Shane Duffy and Harry Arter can aspire for more than just the plane ticket to Euro 2016

The duo are realistic contenders to start some matches at the tournament

Shane Duffy, Harry Arter, Netherlands, ireland

Ireland's Shane Duffy(r) and Harry Arter before the game ©INPHO/Tommy Dickson

The dust has settled and we didn't beat the Dutch.

But if Martin O'Neill was panning for nuggets of gold at the Aviva Stadium last night, he would have found plenty that caught the light.

It goes without saying that Harry Arter was one of the standout performers in midfield for Ireland, bringing an energy and a buzz to the centre of the park.

With injury worries in the final weeks of the season at Bournemouth, there may have been worries that the 26-year-old could miss out on Euro 2016.

Fortunately that is not the case and he is 99% sure to be on the plane. But that could be the bare minimum with his suitability for a role in the diamond formation making him a real prospect to start some games in France if that is one of the systems employed.

But Shane Duffy is the other player who has really stated a case for himself in the most recent friendlies.

The Blackburn Rovers and former Everton centre-back has been unfortunate with injuries over the years, which has limited his international opportunities.

That includes the life-threatening injury the 24-year-old suffered in 2010 after a collision which lacerated his liver.

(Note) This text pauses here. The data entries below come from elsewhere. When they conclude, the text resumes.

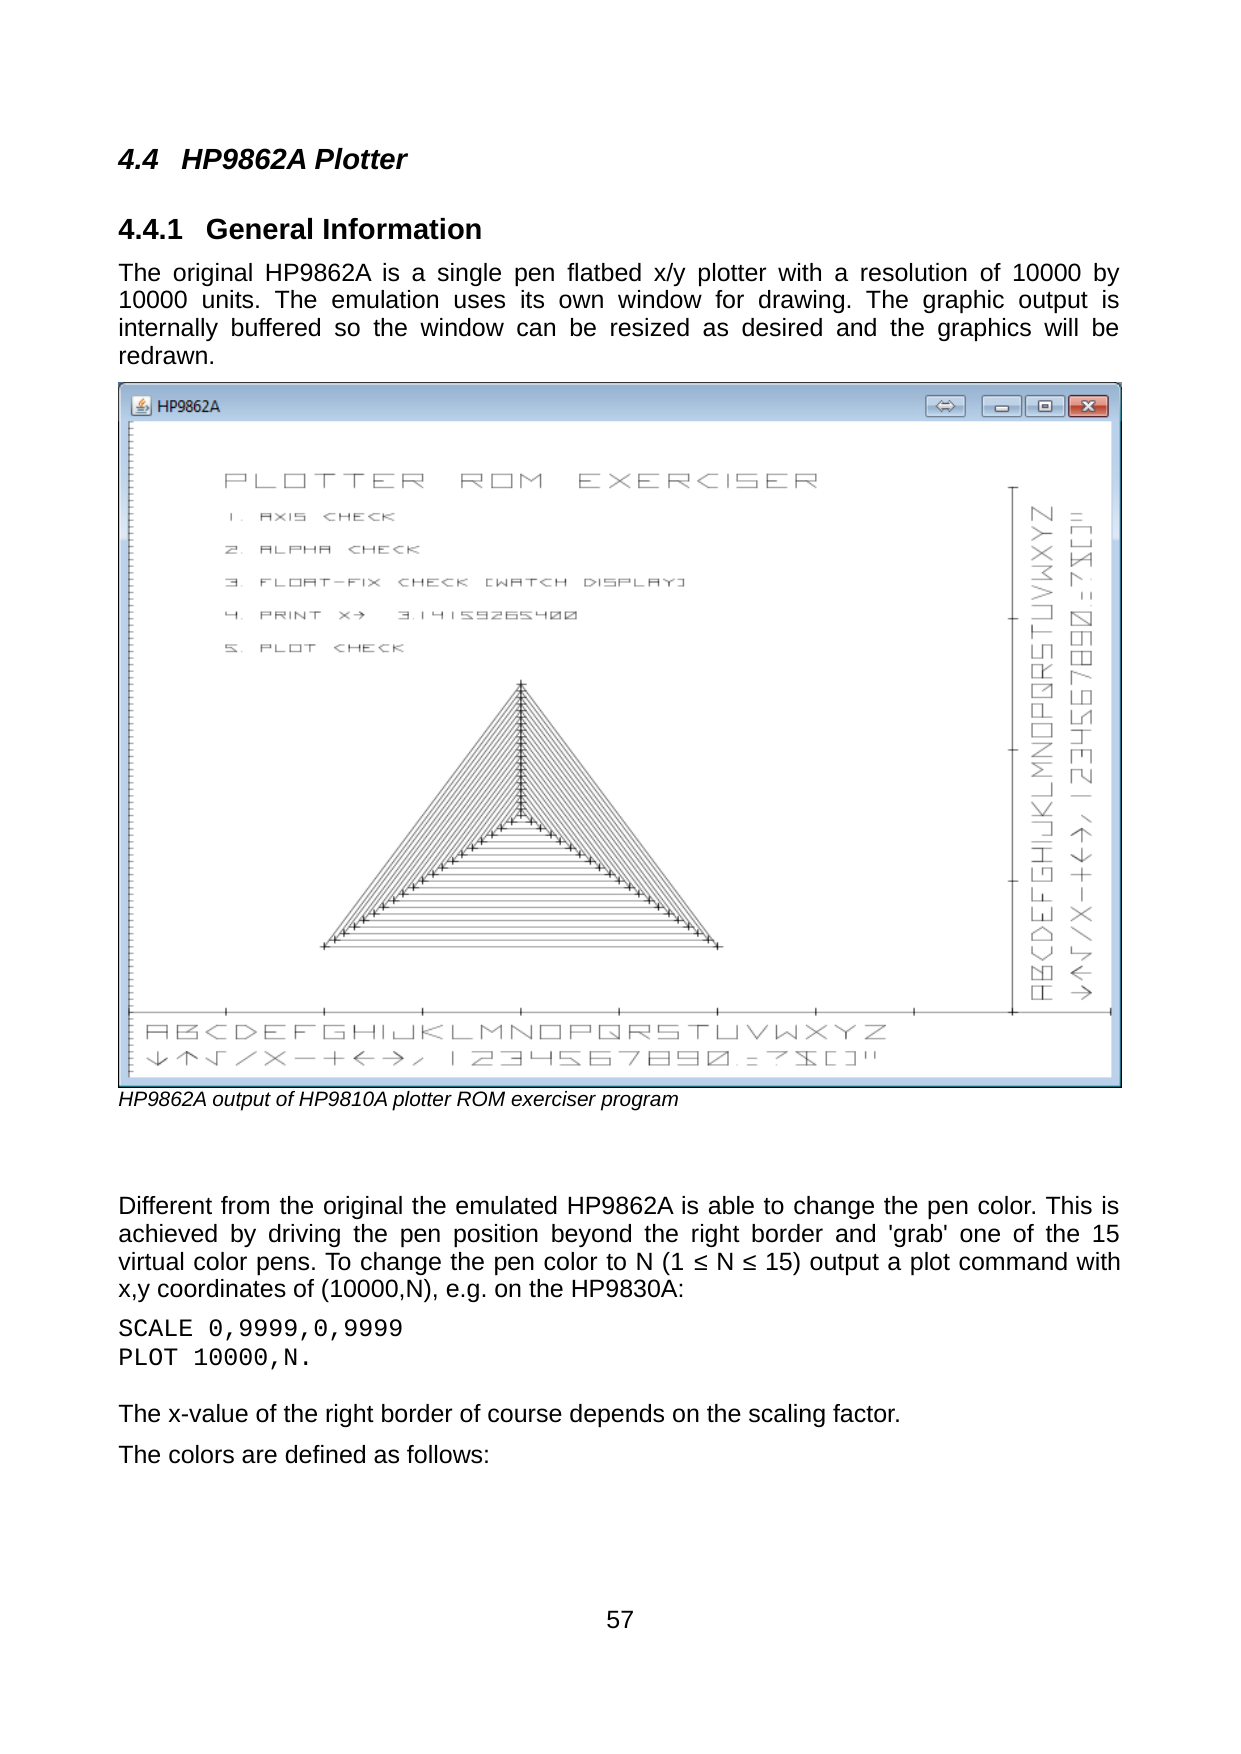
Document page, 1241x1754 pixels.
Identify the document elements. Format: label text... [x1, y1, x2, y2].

text HP9862A output of HP9810A plotter ROM exerciser program [118, 1088, 1122, 1111]
text The colors are defined as follows: [118, 1441, 1122, 1469]
text The x-value of the right border of course depends on the scaling factor. [118, 1400, 1122, 1428]
text The original HP9862A is a single pen flatbed x/y plotter with a resolution of 10000 by 10000 units. The emulation uses its own window for drawing. The graphic output is internally buffered so the window can be resized as desired and the graphics will be redrawn. [118, 258, 1122, 370]
subtitle General Information [118, 213, 1122, 246]
picture [118, 382, 1122, 1088]
text SCALE 0,9999,0,9999 [118, 1316, 1122, 1344]
subtitle HP9862A Plotter [118, 143, 1122, 176]
text Different from the original the emulated HP9862A is able to change the pen color. This is achieved by driving the pen position beyond the right border and 'grab' one of the 15 virtual color pens. To change the pen color to N (1 ≤ N ≤ 15) output a plot command with x,y coordinates of (10000,N), e.g. on the HP9830A: [118, 1192, 1122, 1303]
text PLOT 10000,N. [118, 1344, 1122, 1372]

Ireland's Shane Long celebrates scoring their first goal ©INPHO/Donall Farmer

Thus, the friendly win over Switzerland in March was only his second Ireland cap. Yet alongside Ciaran Clark that day, the centre-back put in a Man of the Match display at the heart of defence, setting up the early winning goal for his central defensive partner.

After that game, Ireland legend Ray Houghton said: "All Shane Duffy can do is, when he gets his chance, keep playing well. If he does that, he will lay down a mark to the manager why he should go to the Euros."

And last night against the Dutch, Duffy (the tallest player in the current squad - goalkeepers included) was again solid and dependable alongside John O'Shea at the heart of the defence.

Granted the Netherlands side which graced the Dublin turf are limited and a pale shadow of their most legendary teams, but Duffy and co mostly stood up to most of what was thrown at them in sporadic orange waves.

All expect the final five minutes of course, when Luuk De Jong was left totally unmarked to head in the equaliser for the Dutch, after ghosting into an acre of space between Duffy and O'Shea, who was occupied by another Dutch attacker.

It's the type of single lapse in concentration that can be punished by not just Europe's elite sides this summer but apart from that error of positioning and concentration, Duffy's overall performance means he is right in the battle to partner O'Shea in France with Clark and Richard Keogh, who appears to be leading that race.  

Certainly, he and Arter have been two of the positives from the last three friendly internationals.